An emancipatory approach in the era of neoliberal globalization
The objective of this collective work is to contribute to the debate on the role of health (and health struggles) in a general policy of emancipation with view to social change. Indeed, the brutal functioning of contemporary capitalism is a threat to the right to health in all its dimensions.
The brochure deals with global governance in health, the social determination of health, the privatization of health care systems and elements of reflection on the organization of struggles for health. We hope that this brochure will be useful at local level as well as to bridge our different realities contributing to a necessary global movement for health.
Download the brochure here:
The brochure was published by Rosa-Luxemburg-Stiftung Brussels. To order printed copies please contact the Brussels office by e-mail: email@example.com.
This booklet has its origins in a meeting in autumn 2016, attended by over thirty activists, researchers and health professionals from Africa, Latin America, Asia, Europe and North America. After intensive discussions and debates the meeting concluded unanimously that the struggle for health is a political struggle which challenges the fundamental practices of our society and the trends which shape them.
Neoliberalism, the dominant economic system in the world today, with its principal objective of endless accumulation of capital and the creation of profits for a tiny elite, stands in contradiction to the rights of populations to health and health care.
The vast majority of people in the world are subjected to very similar economic realities, forces and dynamics: the extraction of natural resources and the destruction of the environment; a forced homogenization of their way of life; commodification and privatization of all human and material spheres of life; forced competition between workers at a global scale; exclusion of billions of people from the ‘benefits’ of the system; and a rapid expansion of the power of transnational companies.
Under the yoke of neoliberal policies it has become increasingly difficult to exercise the right to make legitimate demands for social entitlements. Education is being privatized; the number of homeless people has increased; family incomes have crashed due to rising unemployment brought about by austerity measures; the environment is constantly being degraded as a consequence of unsustainable fossil fuel based industrial development; and social solidarity has been weakened through divisions created among people who are prompted to seek individual solutions to their problems.
Health systems are a product of struggles and the balance of power in society. Most health systems developed after the end of the Second World War and in the post-colonial period, in response to social needs expressed by popular movements of the working people. The capitalist State, for its own requirement of a healthy workforce, has had a stake in developing health systems.

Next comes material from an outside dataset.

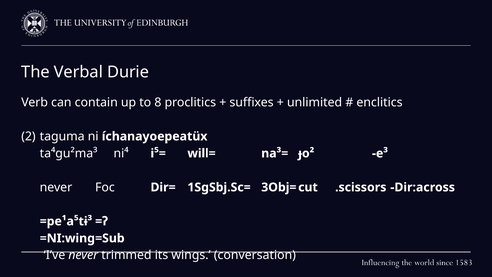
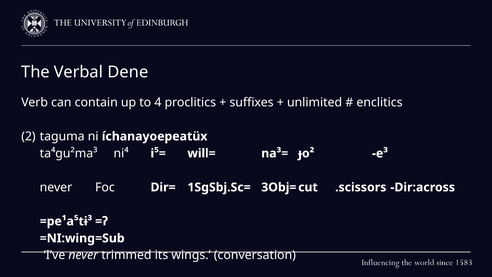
Durie: Durie -> Dene
8: 8 -> 4
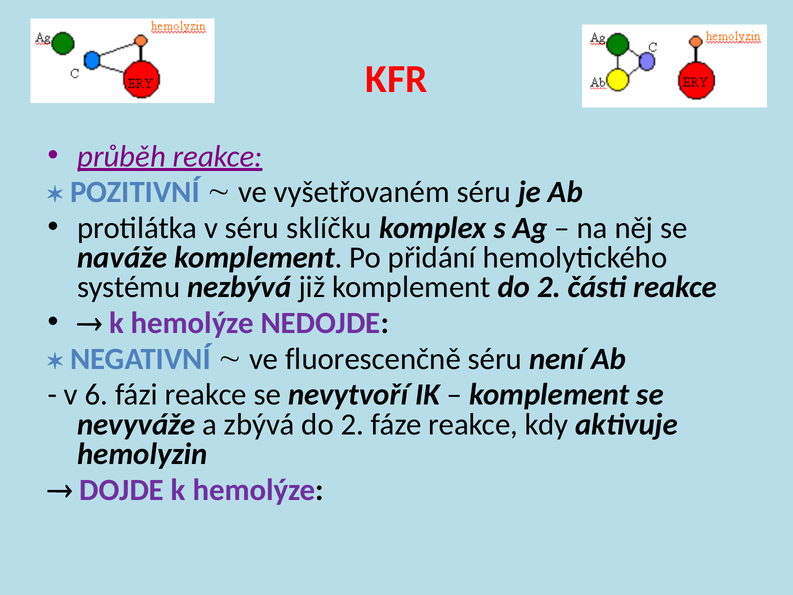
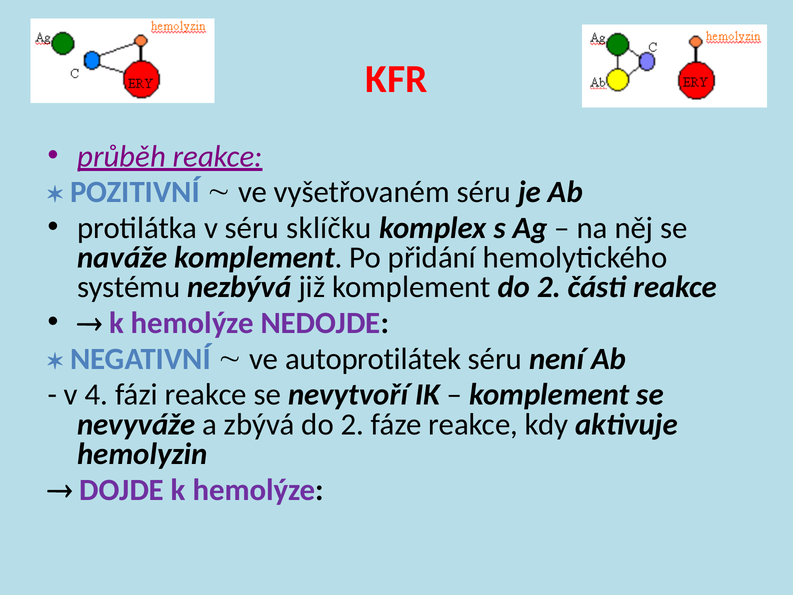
fluorescenčně: fluorescenčně -> autoprotilátek
6: 6 -> 4
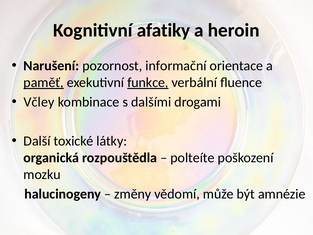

Health systems are therefore constructed through the interplay of social forces, shaped by historical changes in power relations in society, and hence in a state of constant evolution. Interdisciplinary, intersectoral and international alliances for health, in all its dimensions, are already being built in different parts of the world. Various struggles are progressing towards the construction of communal and collective identities and these raise the real possibility of the emergence of a political force capable of transforming society.
The vast diversity of actors in this struggle – workers, farmers, indigenous people, health workers and professionals, patients, students and teachers, political and social activists, trade-unionists – all contribute to the development of an unified struggle which connects our countries and regions, and links our continents. In everyday life, these struggles conceive, elaborate and find concrete and immediate solutions to the needs of the people and their right (collective and individual) to life and health.
The consequences of climate change and its social, economic and political consequences will have an enormous impact on the general health of people (related to access to water, food, environmental pollution, massive population displacement and their impact on social systems, etc.). New technologies have the potential to improve people’s conditions of living and health. However, currently these technologies are controlled by global capitalism and their inappropriate utilization could have adverse effects on employment, and have a negative impact on healthcare related practices.
Technologies that can store and search for huge amounts of personal data also threaten to become a major source of invasion of individual privacy. This global situation represents an unprecedented challenge for humanity and without doubt the struggles for health will play an essential part in the popular mobilization required to address it.